**Intrinsic camera parameters:**
****

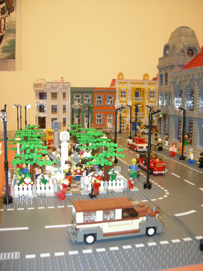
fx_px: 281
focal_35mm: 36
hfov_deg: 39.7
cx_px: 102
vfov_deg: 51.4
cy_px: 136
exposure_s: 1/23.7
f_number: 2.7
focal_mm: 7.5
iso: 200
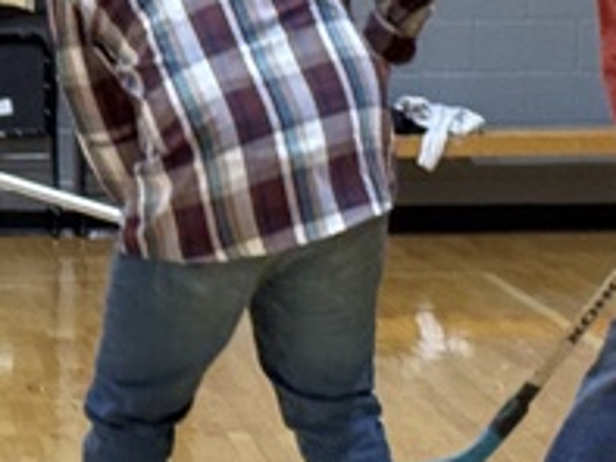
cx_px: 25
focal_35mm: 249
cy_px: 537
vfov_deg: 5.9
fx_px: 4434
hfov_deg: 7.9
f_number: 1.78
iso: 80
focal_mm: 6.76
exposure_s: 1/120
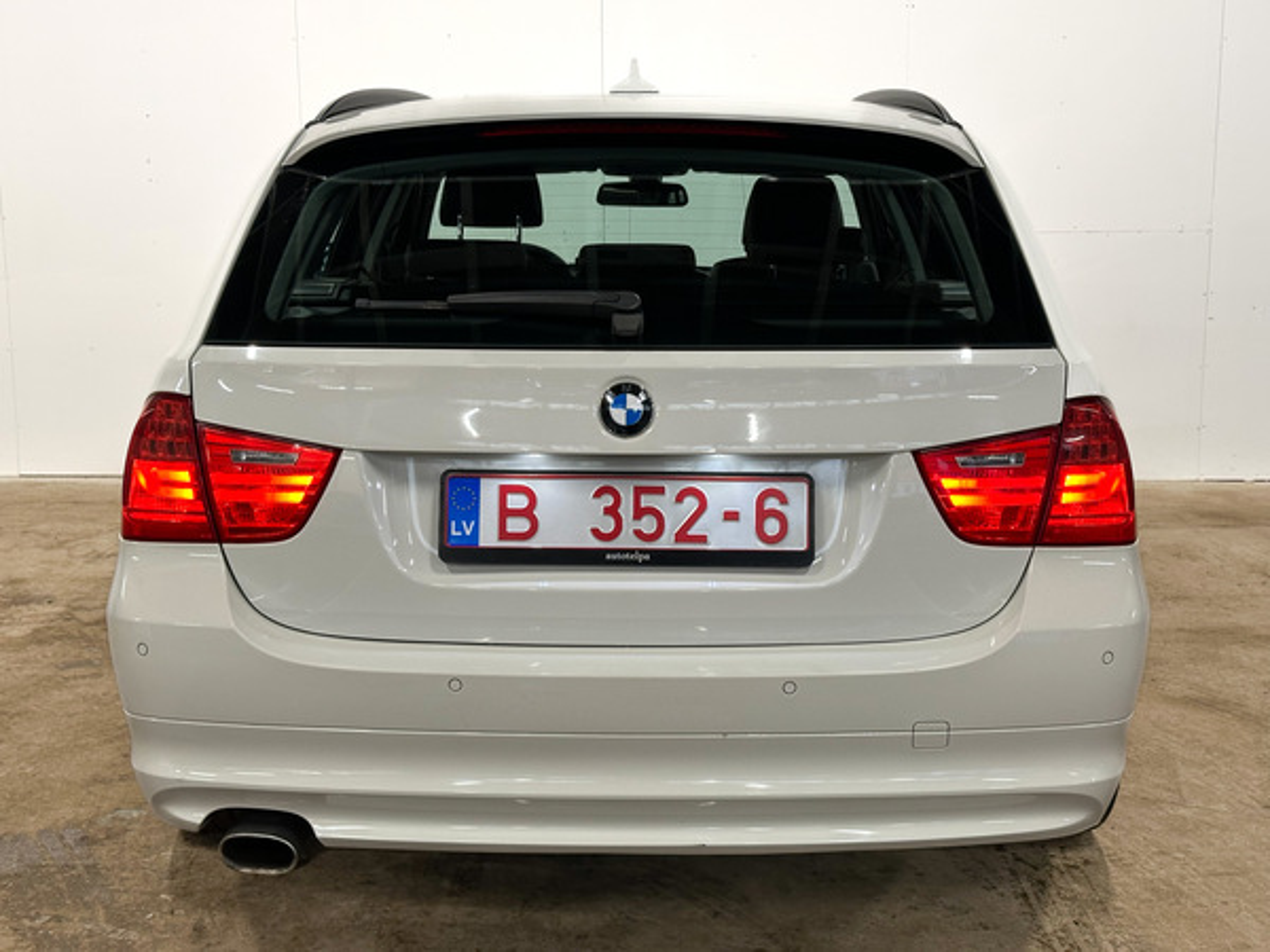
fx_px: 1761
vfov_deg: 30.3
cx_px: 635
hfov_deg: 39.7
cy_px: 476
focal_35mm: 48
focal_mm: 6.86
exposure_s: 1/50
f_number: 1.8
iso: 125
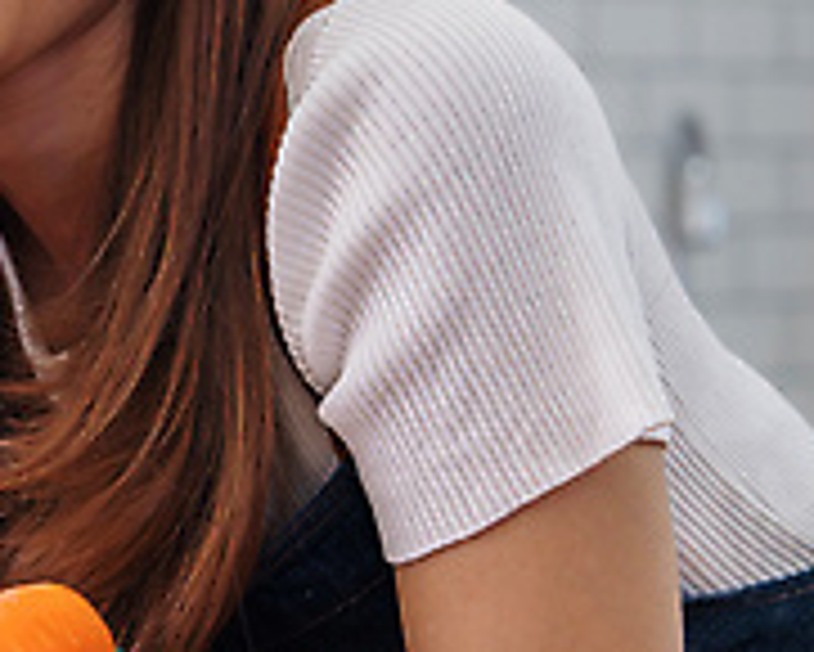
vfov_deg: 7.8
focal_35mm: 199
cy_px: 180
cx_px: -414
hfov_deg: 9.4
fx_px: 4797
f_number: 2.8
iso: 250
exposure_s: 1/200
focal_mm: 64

****

Set down every record exactly, without the pictures.

fx_px: 281
focal_35mm: 36
hfov_deg: 39.7
cx_px: 102
vfov_deg: 51.4
cy_px: 136
exposure_s: 1/23.7
f_number: 2.7
focal_mm: 7.5
iso: 200
cx_px: 25
focal_35mm: 249
cy_px: 537
vfov_deg: 5.9
fx_px: 4434
hfov_deg: 7.9
f_number: 1.78
iso: 80
focal_mm: 6.76
exposure_s: 1/120
fx_px: 1761
vfov_deg: 30.3
cx_px: 635
hfov_deg: 39.7
cy_px: 476
focal_35mm: 48
focal_mm: 6.86
exposure_s: 1/50
f_number: 1.8
iso: 125
vfov_deg: 7.8
focal_35mm: 199
cy_px: 180
cx_px: -414
hfov_deg: 9.4
fx_px: 4797
f_number: 2.8
iso: 250
exposure_s: 1/200
focal_mm: 64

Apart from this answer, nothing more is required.